Moses McLean was a prominent Gettysburg attorney who had served in the US Congress from 1843 until 1845. During the war he lived on Baltimore St. in town and rented the farm to the David H. Beams family.
David had been drafted in October of 1862 and was serving with the 165th Pennsylvania Infantry Regiment, a nine months regiment. The 165th was not at Gettysburg at the time of the battle. Instead, David was serving with Gen. Dix and was present at the Peninsula Campaign in Virginia, and mustered out later in the month.
David’s wife Harriet and three year old child were forced out of the house as Confederate Colonel O’Neal’s brigade moved across the farm fields under heavy fire from Union 1st and 11th Corps artillery. They returned after the battle to find the majority of their possessions gone and the house terribly abused and damaged as it was used throughout the battle as a Confederate field hospital.
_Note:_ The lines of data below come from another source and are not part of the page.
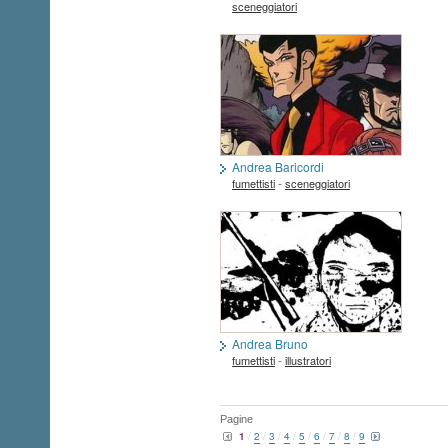
sceneggiatori
Andrea Baricordi
-
fumettisti
sceneggiatori
Andrea Bruno
-
fumettisti
illustratori
Pagine
1
/
2
/
3
/
4
/
5
/
6
/
7
/
8
/
9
In June 1872, a cargo of 279 wooden boxes containing 708 Confederate skeletons arrived by train to Richmond, Va. to be reinterred in Hollywood Cemetery. 469 of the soldiers were identified, the rest, being unknown. The majority of the remains were from the Nicholas Codori farm, field hospital sites at the Jacob Schwartz, David Schriver and Emmanuel Pitzer farms and the battlefield around the Moses McLean farm.
In 1868, Moses McLean petitioned the US government for payment of damaged and or stolen goods and property during the Battle of Gettysburg. His claim listed damage to his house and barn at $125.00, loss of eight acres of oats at $30.00, 13 acres of wheat at $84.00, one ton of hay at $12.00, 4546 fence rails at $454.60, 35 fence posts, three acres of corn, 40 lbs. of ham and 10 lbs. of beef. Total claim was $1,138.35.